Of course, turning the measured concentrations into reaction rates -- reconstructing the perturbed network from experimental data -- is a rather hairy inverse problem. It would probably be impossible were it not that the actual pathways have already been mapped, so we know pretty much what the network topology must be. Deleting a gene is never going to add new reactions, it's only going to rebalance the ones already there, perhaps in some cases reducing them to non-occurence; and the conservation constraints must always remain.

Identifying the location of the perturbation -- which is to say, the principal effects of deleting the gene -- uses a technique called co-response analysis, based on determining the response and control coefficients (basically, the sensitivities of the concentrations to one another and to the reaction rates, calculated as partial derivatives) of different units (sub-nets) of the overall network.

This is considerably more analytic and considerably less statistical than I was expecting, and it seems at first sight that there are a number of inadequately justified steps to the argument, but I am assured that the technique has been comprehensively tested against a variety of known and unknown data sources and can persuasively locate network perturbations in both real and simulated data sets with a high degree of confidence.

1 All molecules are small, obviously, but some are considerably smaller than others.

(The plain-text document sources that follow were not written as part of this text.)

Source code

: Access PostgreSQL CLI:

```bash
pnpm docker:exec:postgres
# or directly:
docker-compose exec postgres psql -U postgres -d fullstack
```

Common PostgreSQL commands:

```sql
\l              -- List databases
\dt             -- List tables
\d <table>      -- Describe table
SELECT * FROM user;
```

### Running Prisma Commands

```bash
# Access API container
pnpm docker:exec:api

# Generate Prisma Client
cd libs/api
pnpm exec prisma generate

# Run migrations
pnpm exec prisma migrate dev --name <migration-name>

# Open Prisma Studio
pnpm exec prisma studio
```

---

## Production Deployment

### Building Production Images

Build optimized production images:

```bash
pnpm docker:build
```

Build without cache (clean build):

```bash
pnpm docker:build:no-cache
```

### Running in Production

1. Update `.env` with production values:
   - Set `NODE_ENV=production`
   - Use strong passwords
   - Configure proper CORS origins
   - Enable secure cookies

The big ones, as far as biology is concerned, are the polymers -- proteins and nucleic acids -- which can contain millions of atoms. Pretty much everything else is considered "small".

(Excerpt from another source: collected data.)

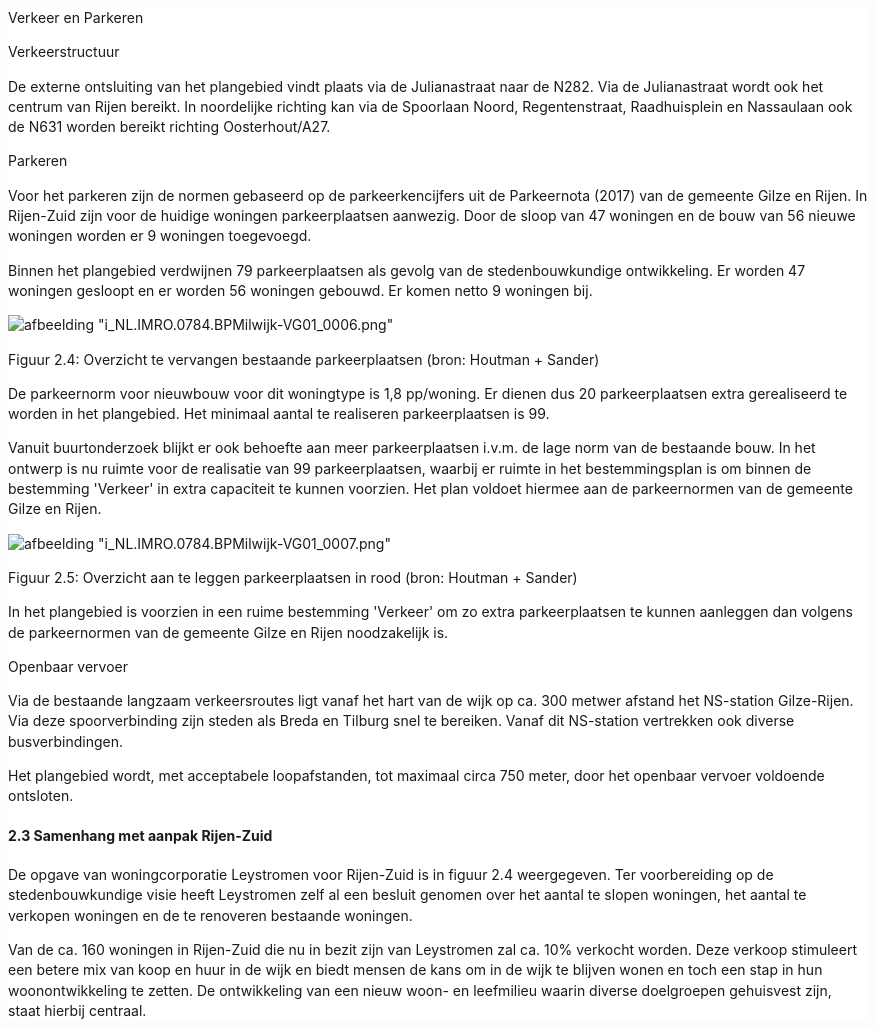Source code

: Verkeer en Parkeren

Verkeerstructuur

De externe ontsluiting van het plangebied vindt plaats via de Julianastraat naar de N282\. Via de Julianastraat wordt ook het centrum van Rijen bereikt. In noordelijke richting kan via de Spoorlaan Noord, Regentenstraat, Raadhuisplein en Nassaulaan ook de N631 worden bereikt richting Oosterhout/A27\.

Parkeren

Voor het parkeren zijn de normen gebaseerd op de parkeerkencijfers uit de Parkeernota (2017\) van de gemeente Gilze en Rijen. In Rijen\-Zuid zijn voor de huidige woningen parkeerplaatsen aanwezig. Door de sloop van 47 woningen en de bouw van 56 nieuwe woningen worden er 9 woningen toegevoegd.

Binnen het plangebied verdwijnen 79 parkeerplaatsen als gevolg van de stedenbouwkundige ontwikkeling. Er worden 47 woningen gesloopt en er worden 56 woningen gebouwd. Er komen netto 9 woningen bij.

![afbeelding "i_NL.IMRO.0784.BPMilwijk-VG01_0006.png"](i_NL.IMRO.0784.BPMilwijk-VG01_0006.png)

Figuur 2\.4: Overzicht te vervangen bestaande parkeerplaatsen (bron: Houtman \+ Sander)

De parkeernorm voor nieuwbouw voor dit woningtype is 1,8 pp/woning. Er dienen dus 20 parkeerplaatsen extra gerealiseerd te worden in het plangebied. Het minimaal aantal te realiseren parkeerplaatsen is 99\.

Vanuit buurtonderzoek blijkt er ook behoefte aan meer parkeerplaatsen i.v.m. de lage norm van de bestaande bouw. In het ontwerp is nu ruimte voor de realisatie van 99 parkeerplaatsen, waarbij er ruimte in het bestemmingsplan is om binnen de bestemming 'Verkeer' in extra capaciteit te kunnen voorzien. Het plan voldoet hiermee aan de parkeernormen van de gemeente Gilze en Rijen.

![afbeelding "i_NL.IMRO.0784.BPMilwijk-VG01_0007.png"](i_NL.IMRO.0784.BPMilwijk-VG01_0007.png)

Figuur 2\.5: Overzicht aan te leggen parkeerplaatsen in rood (bron: Houtman \+ Sander)

In het plangebied is voorzien in een ruime bestemming 'Verkeer' om zo extra parkeerplaatsen te kunnen aanleggen dan volgens de parkeernormen van de gemeente Gilze en Rijen noodzakelijk is.

Openbaar vervoer

Via de bestaande langzaam verkeersroutes ligt vanaf het hart van de wijk op ca. 300 metwer afstand het NS\-station Gilze\-Rijen. Via deze spoorverbinding zijn steden als Breda en Tilburg snel te bereiken. Vanaf dit NS\-station vertrekken ook diverse busverbindingen.

Het plangebied wordt, met acceptabele loopafstanden, tot maximaal circa 750 meter, door het openbaar vervoer voldoende ontsloten.

#### 2\.3 Samenhang met aanpak Rijen\-Zuid

De opgave van woningcorporatie Leystromen voor Rijen\-Zuid is in figuur 2\.4 weergegeven. Ter voorbereiding op de stedenbouwkundige visie heeft Leystromen zelf al een besluit genomen over het aantal te slopen woningen, het aantal te verkopen woningen en de te renoveren bestaande woningen.

Van de ca. 160 woningen in Rijen\-Zuid die nu in bezit zijn van Leystromen zal ca. 10% verkocht worden. Deze verkoop stimuleert een betere mix van koop en huur in de wijk en biedt mensen de kans om in de wijk te blijven wonen en toch een stap in hun woonontwikkeling te zetten. De ontwikkeling van een nieuw woon\- en leefmilieu waarin diverse doelgroepen gehuisvest zijn, staat hierbij centraal.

2 If you're thinking that's a pig-ugly word, well, you're not alone. It's also arguably a pretty artificial division, but we humans do cherish our territorial boundaries.
3 Other points of view include proteomics (the cell is a protein factory), genomics (it's a gene factory, which is tantamount to being a cell factory) and, with a name clearly invented just to outdo metabolomics in the ugly stakes, transcriptomics (an RNA factory). All of these assertions are, of course, absolutely true -- in a shadows on the cave wall kind of way.
4 In this context, by physically changing the DNA rather than suppressing its products as in the earlier RNA interference discussion. The two techniques work to different ends. Besides, the organism under consideration today will be E. coli, which is a prokaryote and thus lacking the eukaryotic machinery exploited by RNAi. (There have been reports of an analogous process in prokaryotes, but I don't think it has been put to equivalent use.)
5 Whether a gene's function is known is obviously not a random variable, so there's no basis for making anything but the most shoulder-shrugging claims about this.
6 #include <stddisclaimer.h>
7 Mass spectrometry is also used, to cross-check the electrophoresis results, but it doesn't scale: mass spectrometers are bulky and extremely expensive, so it's not feasible to run hundreds of them in parallel; capillaries, on the other hand, are cheap as chips.
8 Approximately. One of the potential issues with this whole scheme is the steady state assumption, but I'm told it is biologically relevant.